Nonetheless, a portrait of Fyodorov sits alongside one of Arthur C Clarke in the Church of Perpetual Life, in Hollywood, Florida. Now numerous American futurist thinkers acknowledge their debt to Fyodorov.
This brave new world seeks to meld space and cyber-space. For both Immortalists and Transhumanists, the human personality lies in the brain, which can live eternally if "uploaded" onto a computer, a favoured theme of science fiction writers. The company Neuralink aims to provide brain-machine interfaces which merge human consciousness and artificial intelligence – helping humans "stay relevant" in a world dominated by AI.
These Cosmist schemes are replete with ethical anxieties, and it seems fitting that Fyodorov was fascinated by the figure of Faust.
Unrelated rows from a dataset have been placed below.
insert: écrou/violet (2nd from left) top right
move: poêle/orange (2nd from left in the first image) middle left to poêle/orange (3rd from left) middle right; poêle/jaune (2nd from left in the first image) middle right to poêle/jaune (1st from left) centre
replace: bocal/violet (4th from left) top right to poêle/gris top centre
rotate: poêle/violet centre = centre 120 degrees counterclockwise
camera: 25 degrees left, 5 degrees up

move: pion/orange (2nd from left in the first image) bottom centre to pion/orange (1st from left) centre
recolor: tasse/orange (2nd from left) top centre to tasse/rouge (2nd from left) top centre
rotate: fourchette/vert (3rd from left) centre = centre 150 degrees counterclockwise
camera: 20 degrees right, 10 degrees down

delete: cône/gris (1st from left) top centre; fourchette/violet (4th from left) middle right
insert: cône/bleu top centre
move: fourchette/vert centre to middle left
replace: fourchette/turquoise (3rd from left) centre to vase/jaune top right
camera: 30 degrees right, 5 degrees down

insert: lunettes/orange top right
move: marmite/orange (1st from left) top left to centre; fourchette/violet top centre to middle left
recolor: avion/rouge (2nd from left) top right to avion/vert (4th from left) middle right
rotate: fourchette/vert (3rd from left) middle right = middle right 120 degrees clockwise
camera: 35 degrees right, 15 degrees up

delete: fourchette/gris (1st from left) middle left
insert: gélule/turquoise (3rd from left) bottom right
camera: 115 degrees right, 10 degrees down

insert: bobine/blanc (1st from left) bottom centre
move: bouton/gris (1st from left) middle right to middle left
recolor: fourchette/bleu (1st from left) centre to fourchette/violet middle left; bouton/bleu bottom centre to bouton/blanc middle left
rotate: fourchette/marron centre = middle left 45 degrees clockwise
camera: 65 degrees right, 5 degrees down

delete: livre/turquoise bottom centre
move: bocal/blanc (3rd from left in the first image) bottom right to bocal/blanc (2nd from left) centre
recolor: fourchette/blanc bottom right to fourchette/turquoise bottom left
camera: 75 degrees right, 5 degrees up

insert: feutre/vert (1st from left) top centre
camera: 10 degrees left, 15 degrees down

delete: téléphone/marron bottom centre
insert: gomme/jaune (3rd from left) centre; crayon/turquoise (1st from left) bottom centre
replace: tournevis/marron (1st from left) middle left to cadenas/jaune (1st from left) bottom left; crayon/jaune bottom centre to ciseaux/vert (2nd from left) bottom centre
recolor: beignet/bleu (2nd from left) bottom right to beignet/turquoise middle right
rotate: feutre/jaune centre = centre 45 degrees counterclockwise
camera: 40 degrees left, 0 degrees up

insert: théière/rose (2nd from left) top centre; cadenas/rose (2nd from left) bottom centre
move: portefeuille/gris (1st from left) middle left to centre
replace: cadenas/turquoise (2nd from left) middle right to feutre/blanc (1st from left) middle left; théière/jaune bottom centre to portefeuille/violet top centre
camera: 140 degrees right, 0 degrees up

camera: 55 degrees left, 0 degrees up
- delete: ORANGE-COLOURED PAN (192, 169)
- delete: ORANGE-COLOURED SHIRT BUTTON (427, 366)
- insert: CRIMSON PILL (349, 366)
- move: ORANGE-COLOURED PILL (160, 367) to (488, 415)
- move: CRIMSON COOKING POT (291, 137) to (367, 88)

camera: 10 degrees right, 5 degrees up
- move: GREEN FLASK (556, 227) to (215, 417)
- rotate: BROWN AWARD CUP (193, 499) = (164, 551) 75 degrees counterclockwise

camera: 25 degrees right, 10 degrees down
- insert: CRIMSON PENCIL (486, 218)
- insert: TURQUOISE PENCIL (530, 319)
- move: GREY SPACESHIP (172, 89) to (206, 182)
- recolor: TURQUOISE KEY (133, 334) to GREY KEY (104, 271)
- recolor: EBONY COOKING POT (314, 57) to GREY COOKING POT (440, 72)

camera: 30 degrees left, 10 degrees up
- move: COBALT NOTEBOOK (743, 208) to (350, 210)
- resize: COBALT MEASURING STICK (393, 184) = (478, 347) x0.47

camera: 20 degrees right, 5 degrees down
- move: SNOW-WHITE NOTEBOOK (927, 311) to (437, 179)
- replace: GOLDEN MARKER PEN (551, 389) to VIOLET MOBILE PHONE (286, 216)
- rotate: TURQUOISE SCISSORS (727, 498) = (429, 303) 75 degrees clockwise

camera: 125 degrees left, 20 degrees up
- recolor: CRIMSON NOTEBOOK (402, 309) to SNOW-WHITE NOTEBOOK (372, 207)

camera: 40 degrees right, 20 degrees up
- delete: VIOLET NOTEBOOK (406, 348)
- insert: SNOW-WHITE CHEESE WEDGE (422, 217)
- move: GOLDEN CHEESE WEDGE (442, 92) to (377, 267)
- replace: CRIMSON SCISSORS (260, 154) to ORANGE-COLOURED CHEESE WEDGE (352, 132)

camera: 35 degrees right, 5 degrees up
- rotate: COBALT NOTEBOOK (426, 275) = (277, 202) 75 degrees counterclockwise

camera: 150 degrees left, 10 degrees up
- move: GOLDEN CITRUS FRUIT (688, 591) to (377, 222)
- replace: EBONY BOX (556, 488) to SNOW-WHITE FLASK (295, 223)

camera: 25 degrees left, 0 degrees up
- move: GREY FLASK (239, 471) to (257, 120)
Cosmism even has its heretics, such as Alexander Bogdanov, who once wrote a short story about a thousand-year-old man who kills himself to escape the tedium of eternal life. A surfeit of being robs us of the essence of being – and death, contrary to Fyodorov's claim, actually brings meaning to our lives, by giving us a limited window in which to act and to love.
Fyodorov would argue that this critique merely reflects a failure of our imagination, a "manifestation of our infantilism". We need to outgrow our fears, and grow into our destinies. As his own student Tsiolkovsky wrote: "Earth is the cradle of humanity, but one cannot remain in the cradle forever."